8

I try to open a UTF-8 encoded .csv file that contains (traditional) Chinese characters in R. For some reason, R displays the information sometimes as Chinese characters, sometimes as unicode characters.

For instance:

data <-read.csv("mydata.csv", encoding="UTF-8")

data

will produce unicode characters, while:

data <-read.csv("mydata.csv", encoding="UTF-8")

data[,1]

will actually display Chinese characters.

If I turn it into a matrix, it will also display Chinese characters, but if I try to look at the data (command View(data) or fix(data)) it is in unicode again.

I've asked for advice from people who use a Mac (I'm using a PC, Windows 7), and some of them got Chinese characters throughout, others didn't. I tried to save the original data as a table instead and read it into R this way - same result. I tried running the script in RStudio, Revolution R, and RGui. I tried to adjust the locale (e.g. to chinese), but either R didn't let me change it or else the result was gibberish instead of unicode characters.

My current locale is:

"LC_COLLATE=French_Switzerland.1252;LC_CTYPE=French_Switzerland.1252;LC_MONETARY=French_Switzerland.1252;LC_NUMERIC=C;LC_TIME=French_Switzerland.1252"

Any help to get R to consistently display Chinese characters would be greatly appreciated...

Levon
  • 138,105
  • 33
  • 200
  • 191
user1445297
  • 91
  • 1
  • 1
  • 4
  • Hm, this looks like a bug. For those interested, it is easily reproducible with this code: `x=c('中華民族');x;data.frame(x)`. Don't try pasting that code into the R Editor, just paste it right into the console or it won't work. – nograpes Aug 02 '12 at 02:29
  • See my answer at http://stackoverflow.com/questions/22876746/how-to-read-data-in-utf-8-format-in-r – Sathish Apr 10 '14 at 05:20

2 Answers2

4

Not a bug, more a misunderstanding of the underlying type system conversions (the character type and the factor type) when constructing a data.frame.

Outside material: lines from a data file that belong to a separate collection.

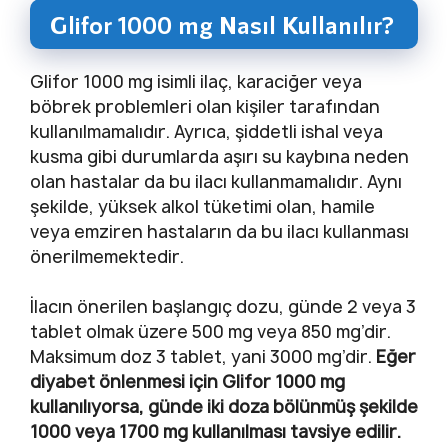
Glifor 1000 mg Nasıl Kullanılır?
Glifor 1000 mg isimli ilaç, karaciğer veya
böbrek problemleri olan kişiler tarafından
kullanılmamalıdır. Ayrıca, şiddetli ishal veya
kusma gibi durumlarda aşırı su kaybına neden
olan hastalar da bu ilacı kullanmamalıdır. Aynı
şekilde, yüksek alkol tüketimi olan, hamile
veya emziren hastaların da bu ilacı kullanması
önerilmemektedir.
İlacın önerilen başlangıç dozu, günde 2 veya 3
tablet olmak üzere 500 mg veya 850 mg’dir.
Maksimum doz 3 tablet, yani 3000 mg’dir.
Eğer
diyabet önlenmesi için Glifor 1000 mg
kullanılıyorsa, günde iki doza bölünmüş şekilde
1000 veya 1700 mg kullanılması tavsiye edilir.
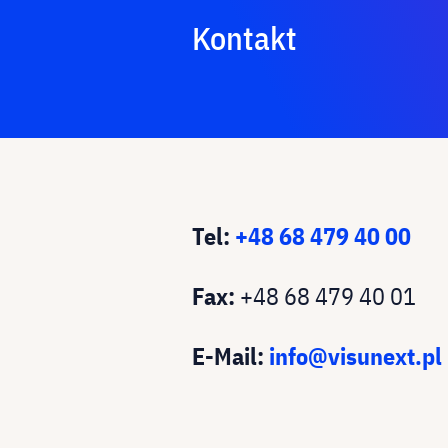
Kontakt
Tel:
+48 68 479 40 00
Fax:
+48 68 479 40 01
E-Mail:
info@visunext.pl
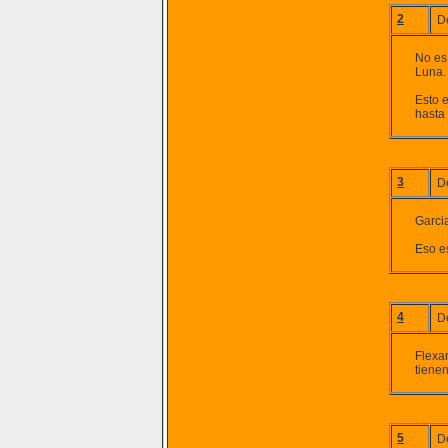
2
D
No es 
Luna.
Esto 
hasta 
3
D
Garcia
Eso e
4
D
Flexar
tiene
5
D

You could start first with data <-read.csv("mydata.csv", encoding="UTF-8", stringsAsFactors=FALSE) which will make your Chinese characters to be of the character type and so by printing them out you should see waht you are expecting.

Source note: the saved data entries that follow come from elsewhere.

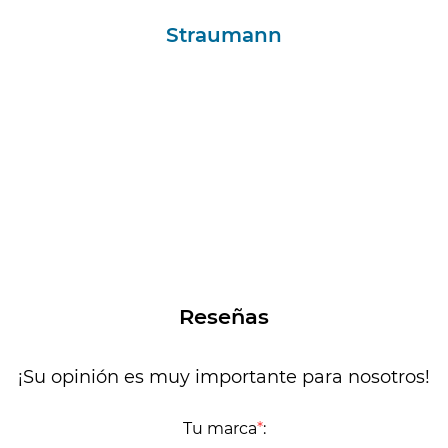
Straumann
Reseñas
¡Su opinión es muy importante para nosotros!
Tu marca
*
:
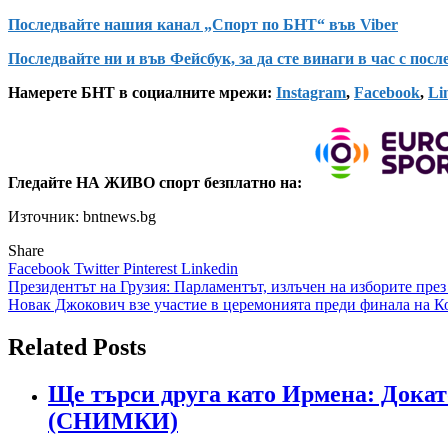
Последвайте нашия канал „Спорт по БНТ“ във Viber
Последвайте ни и във Фейсбук, за да сте винаги в час с пос
Намерете БНТ в социалните мрежи:
Instagram
,
Facebook
,
Li
Гледайте НА ЖИВО спорт безплатно на:
Източник: bntnews.bg
Share
Facebook
Twitter
Pinterest
Linkedin
Навигация
Президентът на Грузия: Парламентът, излъчен на изборите през
Новак Джокович взе участие в церемонията преди финала на К
Related Posts
Ще търси друга като Ирмена: Докато
(СНИМКИ)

@nograpes: similarly x=c('中華民族');x; y <- data.frame(x, stringsAsFactors=FALSE) and everything should be ok.

jcb
  • 167
  • 7
  • 1
    Actually, that doesn't work for me. Try running that code and then `print(y)`. I have made [a question about this](http://stackoverflow.com/questions/17715956/why-do-some-unicode-characters-display-in-matrices-but-not-data-frames-in-r) more directly addressing the problem. – nograpes Jul 18 '13 at 06:25
  • Interestingly, that now works for me (I switched to a different computer in the meantime, which might or might not make a difference). Thanks! – user1445297 Sep 24 '14 at 21:15
2

In my case, the utf-8 encoding does not work in my r. But the Gb* encoding works.The utf8 wroks in ubuntu. First you need to figure out the default encoding in your OS. And encode it as it is. Excel can not encode it as utf8 properly even it claims that it save as utf8.

(1) Download 'Open Sheet' software.

(2) Open it properly. You can scroll the encoding method until you see the Chinese character displayed in the preview windows.

(3) Save it as utf-8(if you want utf-8). (UTF-8 is not solution to every problem, you HAVE TO know the default encoding in your system first)

MLE
  • 1,033
  • 1
  • 11
  • 30